To calculate if the buffer fill levels are sufficient to start playback, the following algorithm is implemented:
Play*() invocation, find the oldest PTS in each buffer (audio and video).This is a real-life example, switching to the TV station "DMAX" (576i/H.264).
The first video packets (20.890-21.510s) are dropped, because they contain no codec information/I-frame. So, the first frame the decoder outputs is 21.510s, which is also the first frame being displayed.
All audio samples are dropped (21.510-20.302=1.208s), which have PTS values before the initially displayed video frame to let audio and video start in sync.
At the point the buffer threshold is reached (450ms), the audio buffer has a size of 21.886-21.510=0.376s and the video buffer of 22.490-21.510=0.980s.
The audio buffer size is apparently below the threshold in this example.

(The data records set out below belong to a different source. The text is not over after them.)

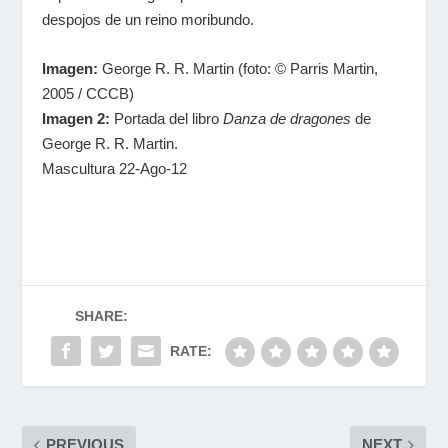
despojos de un reino moribundo.
Imagen:
George R. R. Martin (foto: © Parris Martin,
2005 / CCCB)
Imagen 2:
Portada del libro
Danza de dragones
de
George R. R. Martin.
Mascultura 22-Ago-12
SHARE:
RATE:
PREVIOUS
NEXT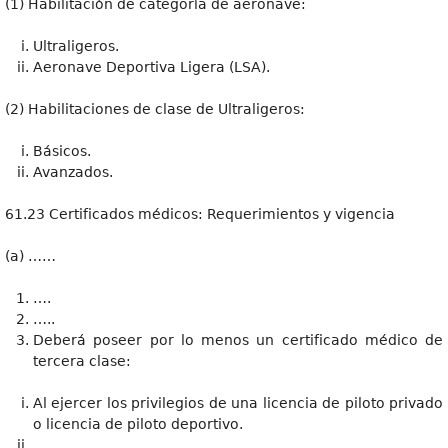
(1) Habilitación de categoría de aeronave:
Ultraligeros.
Aeronave Deportiva Ligera (LSA).
(2) Habilitaciones de clase de Ultraligeros:
Básicos.
Avanzados.
61.23 Certificados médicos: Requerimientos y vigencia
(a) ……
….
…..
Deberá poseer por lo menos un certificado médico de
tercera clase:
Al ejercer los privilegios de una licencia de piloto privado
o licencia de piloto deportivo.
….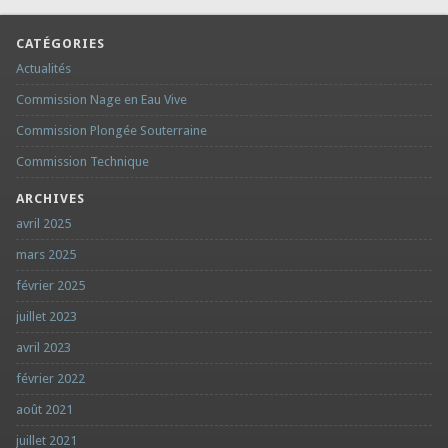
CATÉGORIES
Actualités
Commission Nage en Eau Vive
Commission Plongée Souterraine
Commission Technique
ARCHIVES
avril 2025
mars 2025
février 2025
juillet 2023
avril 2023
février 2022
août 2021
juillet 2021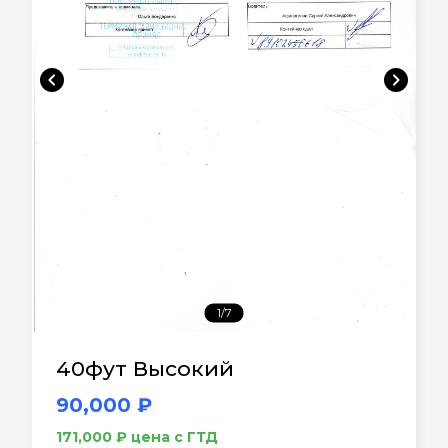
chevron_left
chevron_right
1/7
40фут Высокий
90,000 ₽
171,000 ₽ цена с ГТД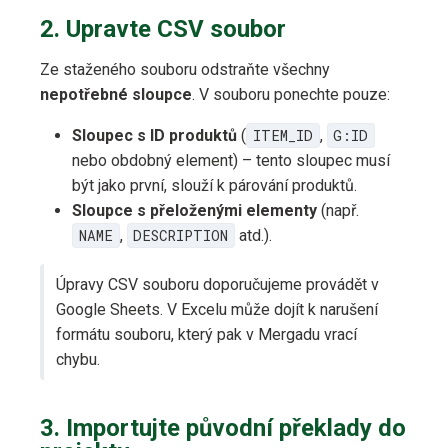
2. Upravte CSV soubor
Ze staženého souboru odstraňte všechny
nepotřebné sloupce
. V souboru ponechte pouze:
Sloupec s ID produktů
(
ITEM_ID
,
G:ID
nebo obdobný element) – tento sloupec musí
být jako první, slouží k párování produktů.
Sloupce s přeloženými elementy
(např.
NAME
,
DESCRIPTION
atd.).
Úpravy CSV souboru doporučujeme provádět v
Google Sheets. V Excelu může dojít k narušení
formátu souboru, který pak v Mergadu vrací
chybu.
3. Importujte původní překlady do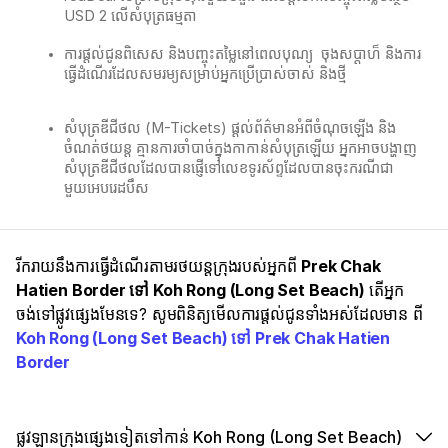
USD 2 លើសំបុត្រធម្មតា
ការផ្តល់ជូនពិសេស និងបញ្ចុះតម្លៃនៅពេលបុណ្យ ​ ចុងសប្ដាហ៏ និងការ
ធ្វើដំណើរដែលសមរម្យសម្រាប់អ្នកប្រើប្រាស់ចាស់ និងថ្មី
សំបុត្រឌីជីថល (M-Tickets) ផ្តល់ព័ត៌មានអំពីចំណុចឡើង និង
ចំណត់ថយន្ត គ្មានការចាំបាច់ក្នុងកាកាន់សំបុត្រឡើយ​ អ្នកអាចបង្ហាញ
សំបុត្រឌីជីថលដែលបានផ្ញើទៅលេខទូរស័ព្ទដែលបានចុះករណីជា
មួយអេបរេដបឹស
រីករាយនឹងការធ្វើដំណើរតាមរថយន្តក្រុងរបស់អ្នកពី
Prek Chak
Hatien Border ទៅ Koh Rong (Long Set Beach)
តើអ្នក
ចង់ទៅផ្លូវផ្សេងមែនទេ? សូមពិនិត្យមើលការផ្តល់ជូនទាំងអស់ដែលមាន ពី
Koh Rong (Long Set Beach) ទៅ Prek Chak Hatien
Border
ផ្លូវឡានក្រុងផ្សេងទៀតទៅកាន់ Koh Rong (Long Set Beach)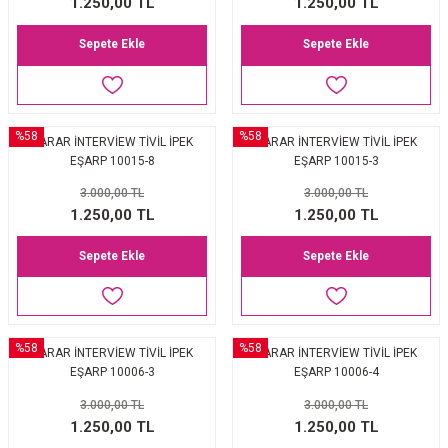
1.250,00 TL
1.250,00 TL
Sepete Ekle
Sepete Ekle
%58
%58
SARAR İNTERVİEW TİVİL İPEK
SARAR İNTERVİEW TİVİL İPEK
EŞARP 10015-8
EŞARP 10015-3
3.000,00 TL
3.000,00 TL
1.250,00 TL
1.250,00 TL
Sepete Ekle
Sepete Ekle
%58
%58
SARAR İNTERVİEW TİVİL İPEK
SARAR İNTERVİEW TİVİL İPEK
EŞARP 10006-3
EŞARP 10006-4
3.000,00 TL
3.000,00 TL
1.250,00 TL
1.250,00 TL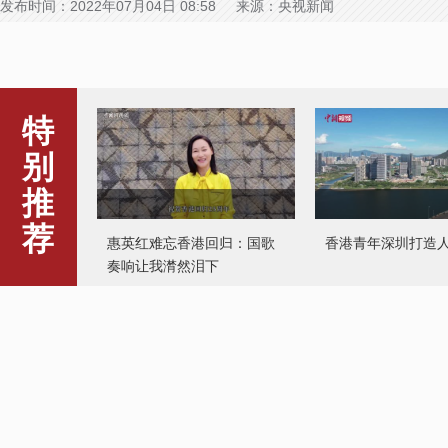
发布时间：2022年07月04日 08:58 来源：央视新闻
特
别
推
荐
惠英红难忘香港回归：国歌
香港青年深圳打造
奏响让我潸然泪下
哥本哈根一大型购物中心发
生枪击事件
丁真现身甘孜文旅
为家乡发展献唱助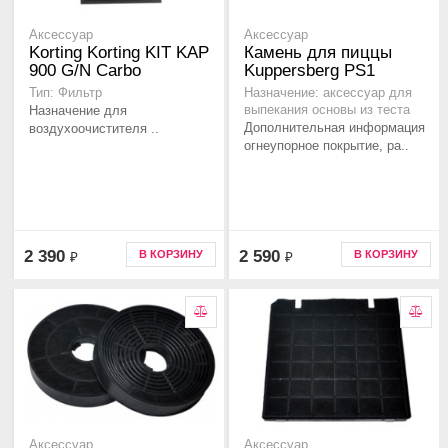
Аксессуар
Аксессуар
Korting Korting KIT KAP
Камень для пиццы
900 G/N Carbo
Kuppersberg PS1
Тип: Фильтр
Назначение: аксессуар для
Назначение для
выпекания основы из теста
Дополнительная информация
воздухоочистителя ..
огнеупорное покрытие, ра..
2 390
2 590
В КОРЗИНУ
В КОРЗИНУ
₽
₽
Аксессуар
Аксессуар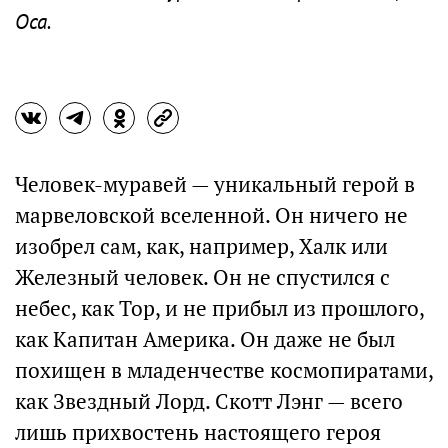
Оса.
Человек-муравей — уникальный герой в
марвеловской вселенной. Он ничего не
изобрел сам, как, например, Халк или
Железный человек. Он не спустился с
небес, как Тор, и не прибыл из прошлого,
как Капитан Америка. Он даже не был
похищен в младенчестве космопиратами,
как Звездный Лорд. Скотт Лэнг — всего
лишь прихвостень настоящего героя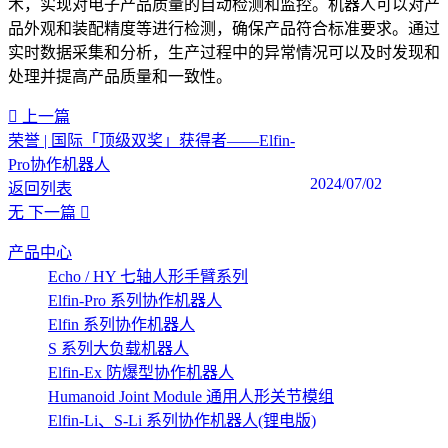
术，实现对电子产品质量的自动检测和监控。机器人可以对产
品外观和装配精度等进行检测，确保产品符合标准要求。通过
实时数据采集和分析，生产过程中的异常情况可以及时发现和
处理并提高产品质量和一致性。‍
上一篇
荣誉 | 国际「顶级双奖」获得者——Elfin-
Pro协作机器人
2024/07/02
返回列表
无
下一篇
产品中心
Echo / HY 七轴人形手臂系列
Elfin-Pro 系列协作机器人
Elfin 系列协作机器人
S 系列大负载机器人
Elfin-Ex 防爆型协作机器人
Humanoid Joint Module 通用人形关节模组
Elfin-Li、S-Li 系列协作机器人(锂电版)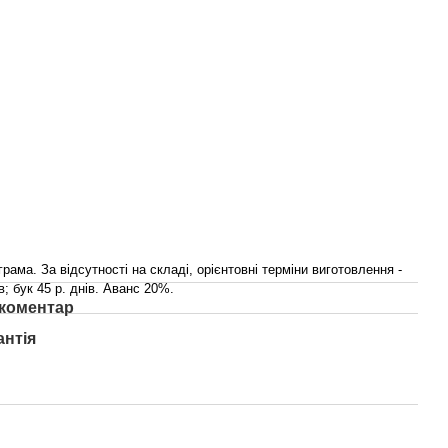
рама. За відсутності на складі, орієнтовні терміни виготовлення -
в; бук 45 р. днів. Аванс 20%.
 коментар
антія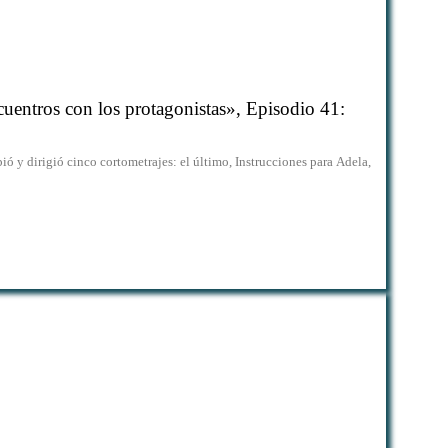
uentros con los protagonistas», Episodio 41:
ió y dirigió cinco cortometrajes: el último, Instrucciones para Adela,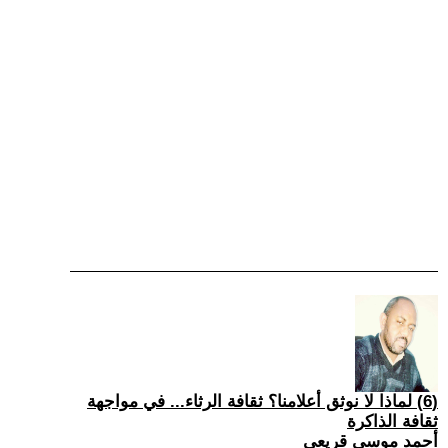
(6) لماذا لا نوثق أعلامنا؟ ثقافة الرثاء... في مواجهة
ثقافة الذاكرة
أحمد موسى قريعي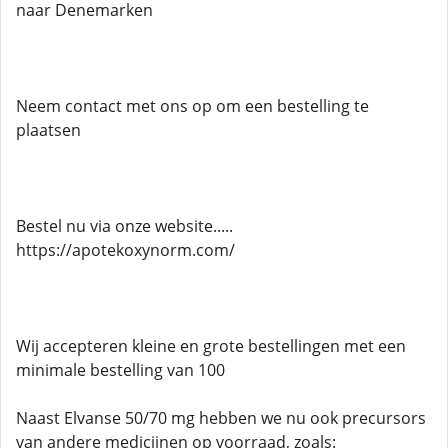
naar Denemarken
Neem contact met ons op om een ​​bestelling te
plaatsen
Bestel nu via onze website.....
https://apotekoxynorm.com/
Wij accepteren kleine en grote bestellingen met een
minimale bestelling van 100
Naast Elvanse 50/70 mg hebben we nu ook precursors
van andere medicijnen op voorraad, zoals: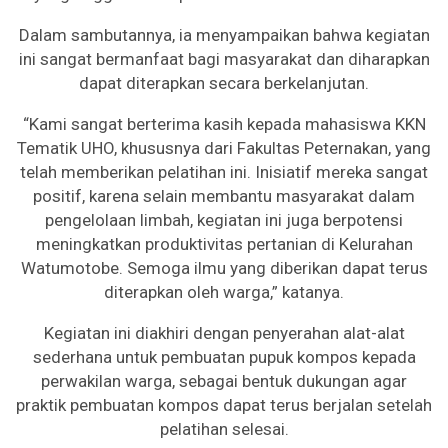
Dalam sambutannya, ia menyampaikan bahwa kegiatan
ini sangat bermanfaat bagi masyarakat dan diharapkan
dapat diterapkan secara berkelanjutan.
“Kami sangat berterima kasih kepada mahasiswa KKN
Tematik UHO, khususnya dari Fakultas Peternakan, yang
telah memberikan pelatihan ini. Inisiatif mereka sangat
positif, karena selain membantu masyarakat dalam
pengelolaan limbah, kegiatan ini juga berpotensi
meningkatkan produktivitas pertanian di Kelurahan
Watumotobe. Semoga ilmu yang diberikan dapat terus
diterapkan oleh warga,” katanya.
Kegiatan ini diakhiri dengan penyerahan alat-alat
sederhana untuk pembuatan pupuk kompos kepada
perwakilan warga, sebagai bentuk dukungan agar
praktik pembuatan kompos dapat terus berjalan setelah
pelatihan selesai.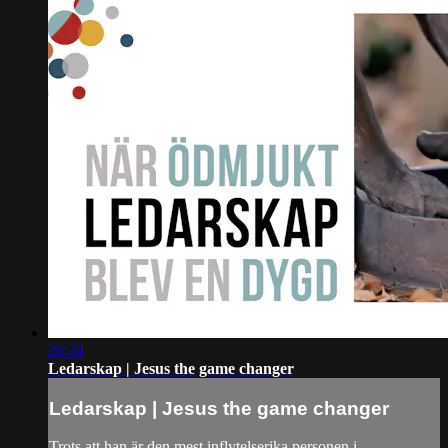
26:34
Ledarskap | Jesus the game changer
Ledarskap | Jesus the game changer
Trots att han är den mest inflytelserika personen i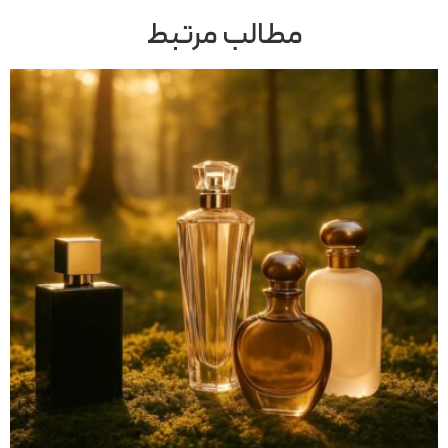
مطالب مرتبط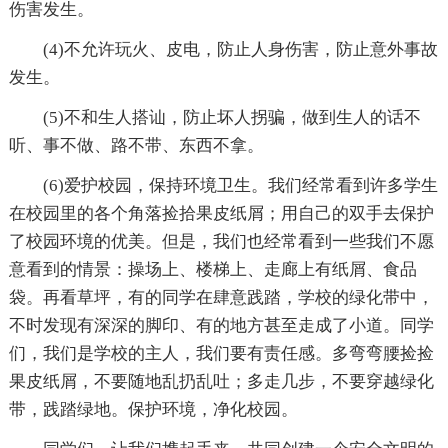
伤害发生。
(4)不允许玩火、皮电，防止人身伤害，防止意外事故
发生。
(5)不和生人搭讪，防止坏人拐骗，做到生人的话不
听、事不做、路不带、东西不拿。
(6)爱护校园，保持环境卫生。我们经常看到许多学生
在校园里的各个角落捡拾果皮纸屑；用自己的双手去保护
了校园环境的优美。但是，我们也经常看到一些我们不愿
意看到的情景：操场上、楼梯上、走廊上有纸屑、食品
袋。再看草坪，有的同学在肆意践踏，学校的绿化带中，
不时发现有深深的脚印、有的地方甚至走成了小道。同学
们，我们是学校的主人，我们要有责任感。多弯弯腰捡捡
果皮纸屑，不要随地乱扔乱吐；多走几步，不要穿越绿化
带，践踏绿地。保护环境，净化校园。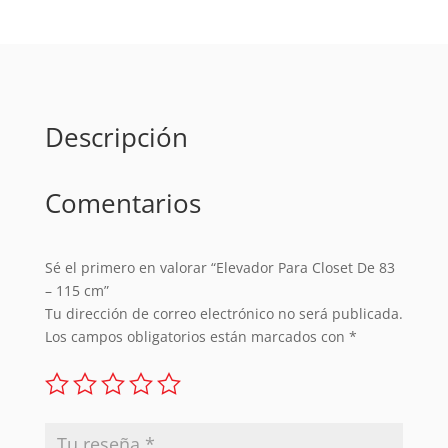
-
115
cm
cantidad
Descripción
Comentarios
Sé el primero en valorar “Elevador Para Closet De 83
– 115 cm”
Tu dirección de correo electrónico no será publicada.
Los campos obligatorios están marcados con
*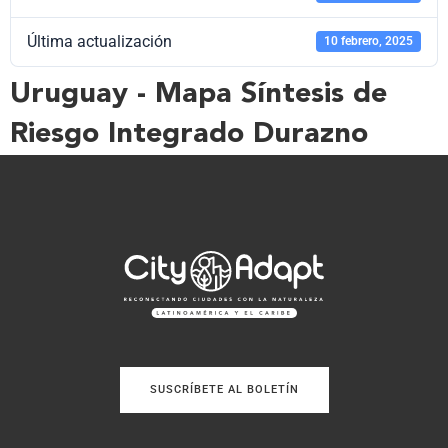
Última actualización
10 febrero, 2025
Uruguay - Mapa Síntesis de
Riesgo Integrado Durazno
SUSCRÍBETE AL BOLETÍN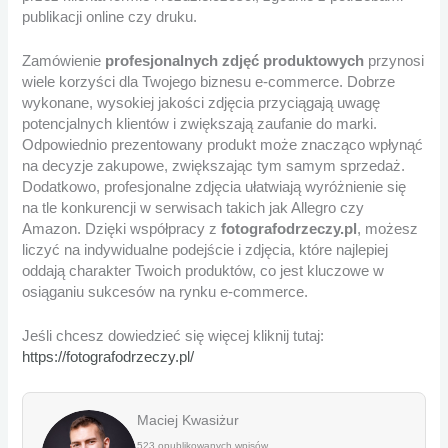
publikacji online czy druku.
Zamówienie
profesjonalnych zdjęć produktowych
przynosi
wiele korzyści dla Twojego biznesu e-commerce. Dobrze
wykonane, wysokiej jakości zdjęcia przyciągają uwagę
potencjalnych klientów i zwiększają zaufanie do marki.
Odpowiednio prezentowany produkt może znacząco wpłynąć
na decyzje zakupowe, zwiększając tym samym sprzedaż.
Dodatkowo, profesjonalne zdjęcia ułatwiają wyróżnienie się
na tle konkurencji w serwisach takich jak Allegro czy
Amazon. Dzięki współpracy z
fotografodrzeczy.pl
, możesz
liczyć na indywidualne podejście i zdjęcia, które najlepiej
oddają charakter Twoich produktów, co jest kluczowe w
osiąganiu sukcesów na rynku e-commerce.
Jeśli chcesz dowiedzieć się więcej kliknij tutaj:
https://fotografodrzeczy.pl/
Maciej Kwasiżur
523 opublikowanych wpisów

Nevertheless, the buffer threshold is reached, because the the PTS values represent the start of a frame, and the threshold calculation takes the end of the last audio frame into account.
The PTS timestamps in the following timeline are truncated to seconds for simplicity, but represent real values.
timeline title PTS Timeline: Live Stream Buffering section Dropped 20.302s: First arrived audio packet 20.890s: First arrived video packet section Displayed 21.510s: First video packet with a codec syncword being detected: First audio/video frame to be output 21.886s: Last arrived audio packet before the buffer threshold is reached 22.490s: Last arrived video packet before the buffer threshold is reached
The time between the first received PES packet of this stream and the first pageflip are 1.8s in this example.
That the first PTS to be output is determined by the video stream seems to be the common case. If the first audio packet arrives after the first decoded video frame, the initial PTS to be output would be determined by the audio stream.
Side note: For additional responsiveness/optimization, the first video packets (until the first sync word was received), were tried to put through the decoder (opened with the correct codec ID), but the decoder responded with invalid data. Only tried with H.264.